JOB ITEM: Using the listing below, please print exactly the lines from the one with "focal_mm: 200" through the one with "exposure_s: 1/200". Leave out every picture.

DATASET CONTENT:

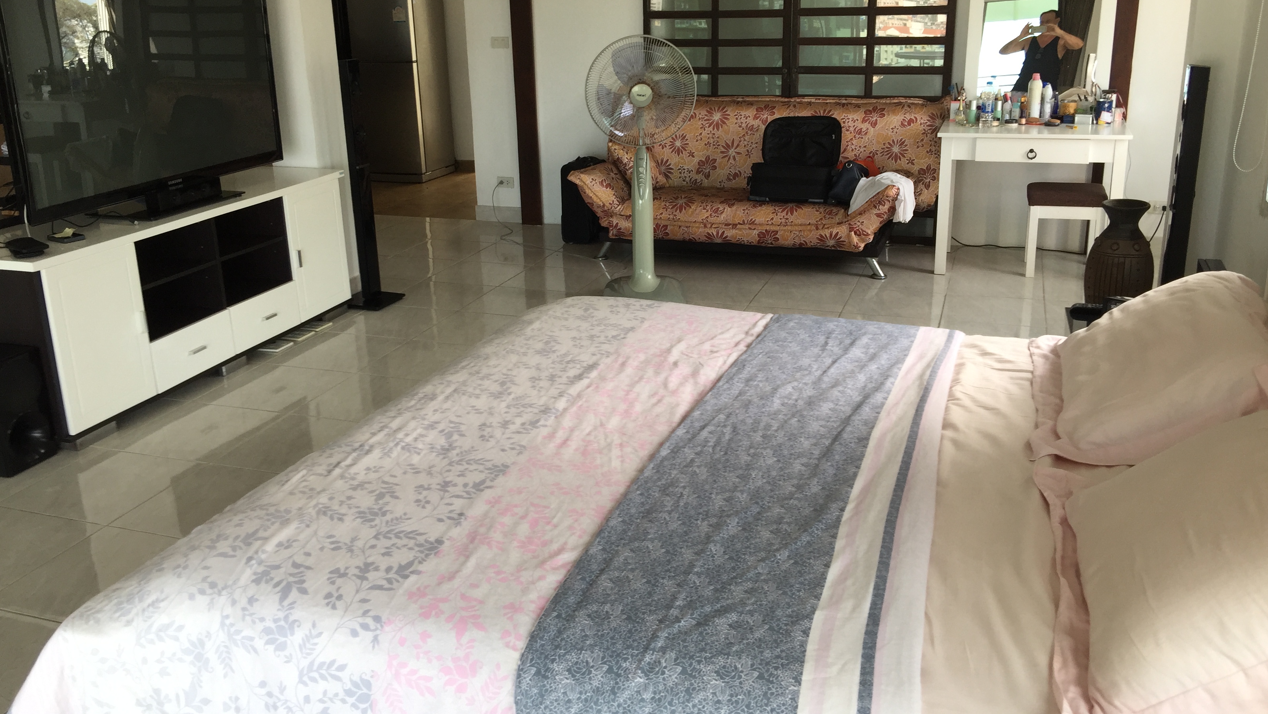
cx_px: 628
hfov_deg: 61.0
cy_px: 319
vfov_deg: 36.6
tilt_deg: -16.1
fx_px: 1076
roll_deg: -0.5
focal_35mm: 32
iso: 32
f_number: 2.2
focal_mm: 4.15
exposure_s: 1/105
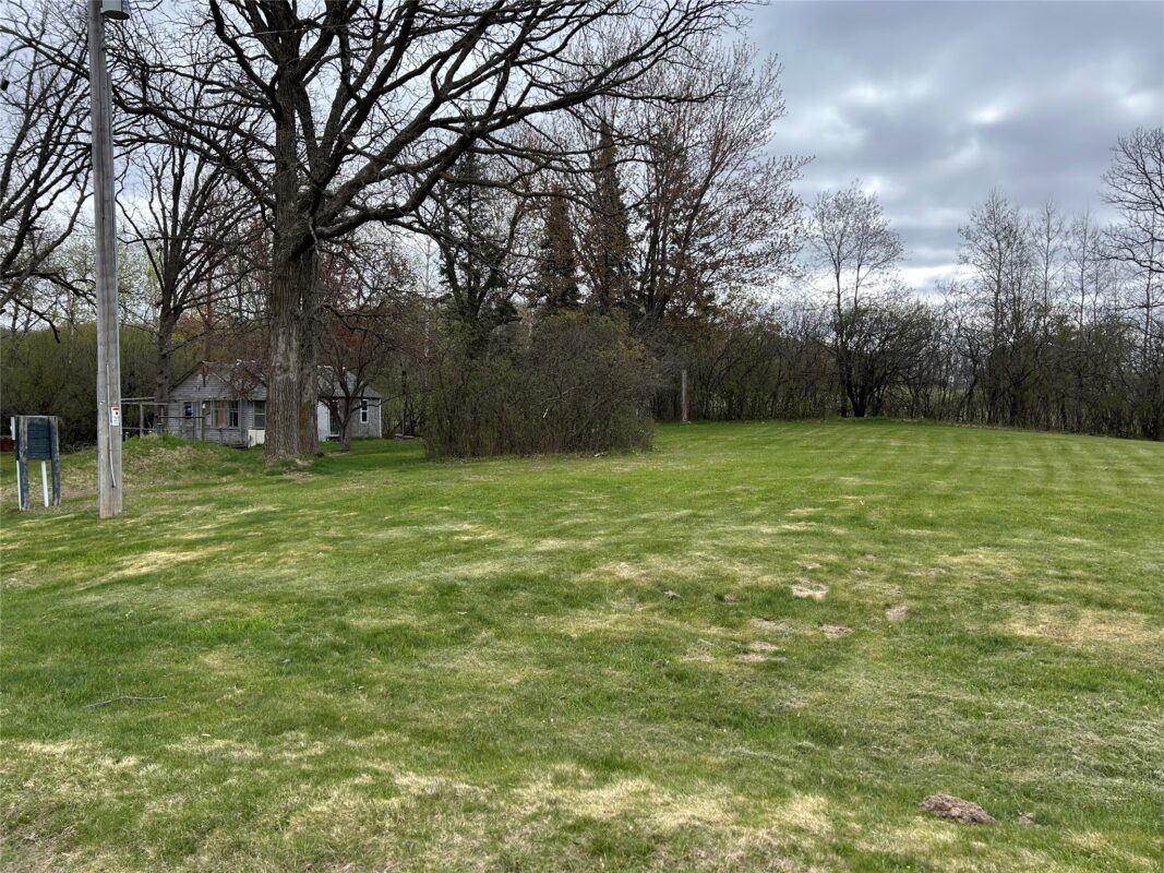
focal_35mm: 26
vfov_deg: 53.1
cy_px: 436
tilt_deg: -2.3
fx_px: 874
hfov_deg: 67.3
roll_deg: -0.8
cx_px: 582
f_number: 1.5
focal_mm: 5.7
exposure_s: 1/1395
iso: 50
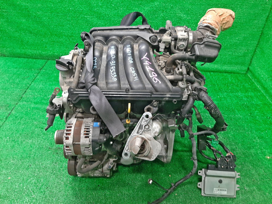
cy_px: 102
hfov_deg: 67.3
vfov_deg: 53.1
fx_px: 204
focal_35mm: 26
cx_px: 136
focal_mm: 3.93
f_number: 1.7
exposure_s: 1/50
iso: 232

==

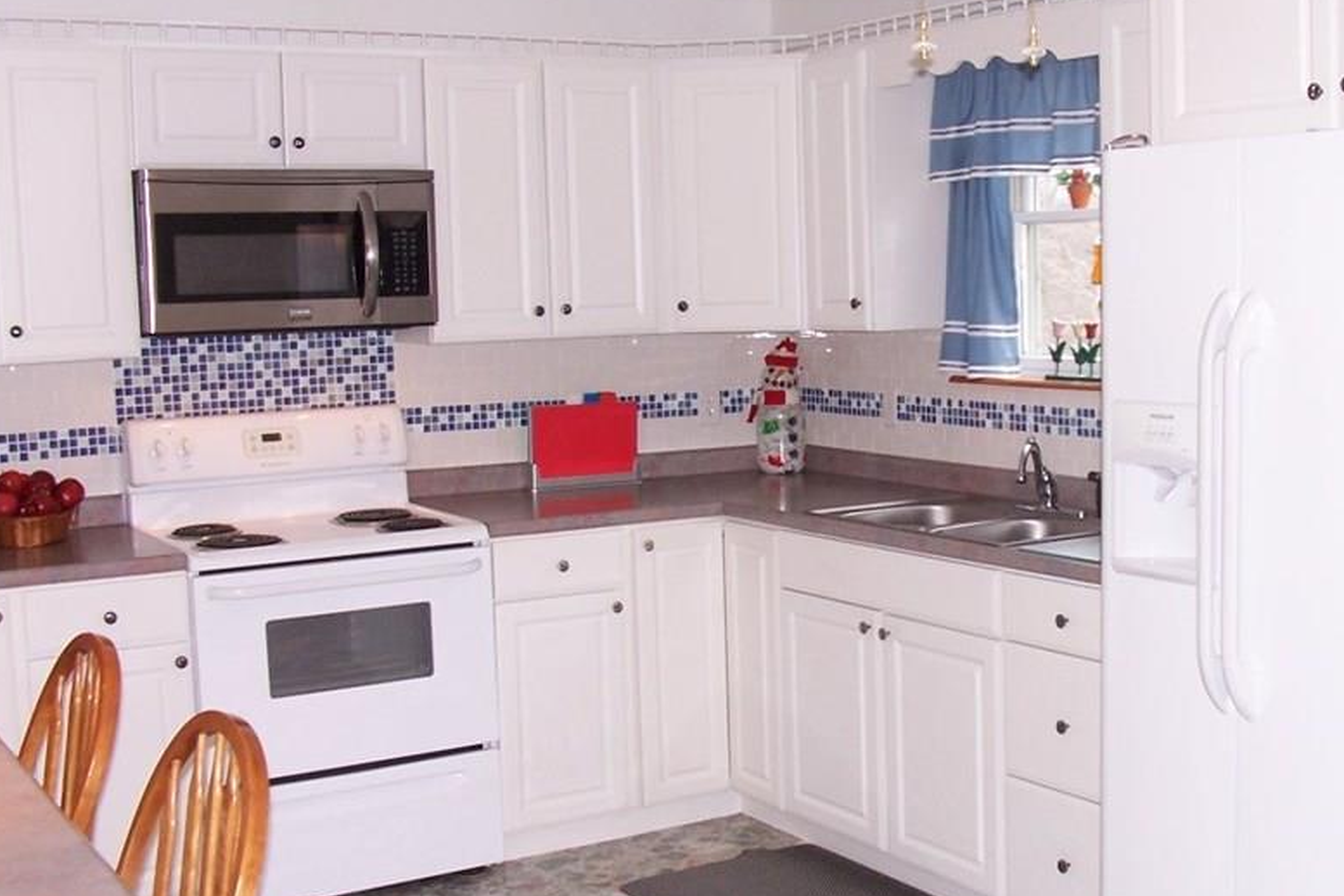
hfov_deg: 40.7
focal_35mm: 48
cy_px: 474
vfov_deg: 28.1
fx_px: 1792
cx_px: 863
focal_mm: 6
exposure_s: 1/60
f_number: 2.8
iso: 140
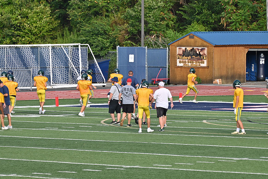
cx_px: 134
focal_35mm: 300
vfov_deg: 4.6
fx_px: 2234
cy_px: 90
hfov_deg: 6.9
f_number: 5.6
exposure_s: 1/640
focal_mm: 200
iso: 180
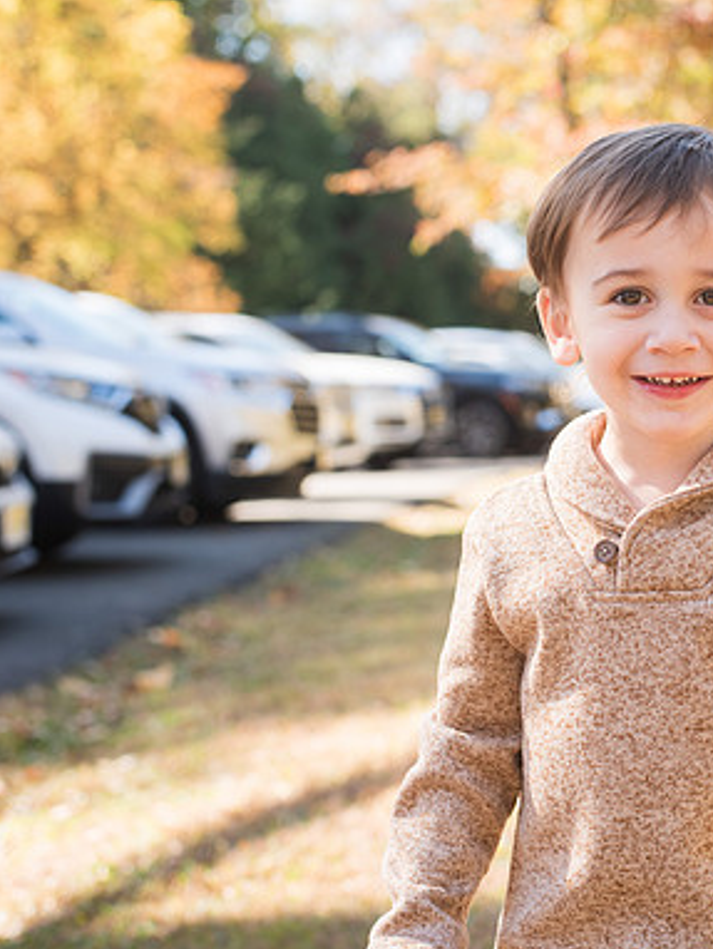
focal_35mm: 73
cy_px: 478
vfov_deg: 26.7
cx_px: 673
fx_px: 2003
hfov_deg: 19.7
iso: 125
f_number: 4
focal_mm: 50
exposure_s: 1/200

WRITTEN REPLY:
focal_mm: 200
iso: 180
focal_35mm: 73
cy_px: 478
vfov_deg: 26.7
cx_px: 673
fx_px: 2003
hfov_deg: 19.7
iso: 125
f_number: 4
focal_mm: 50
exposure_s: 1/200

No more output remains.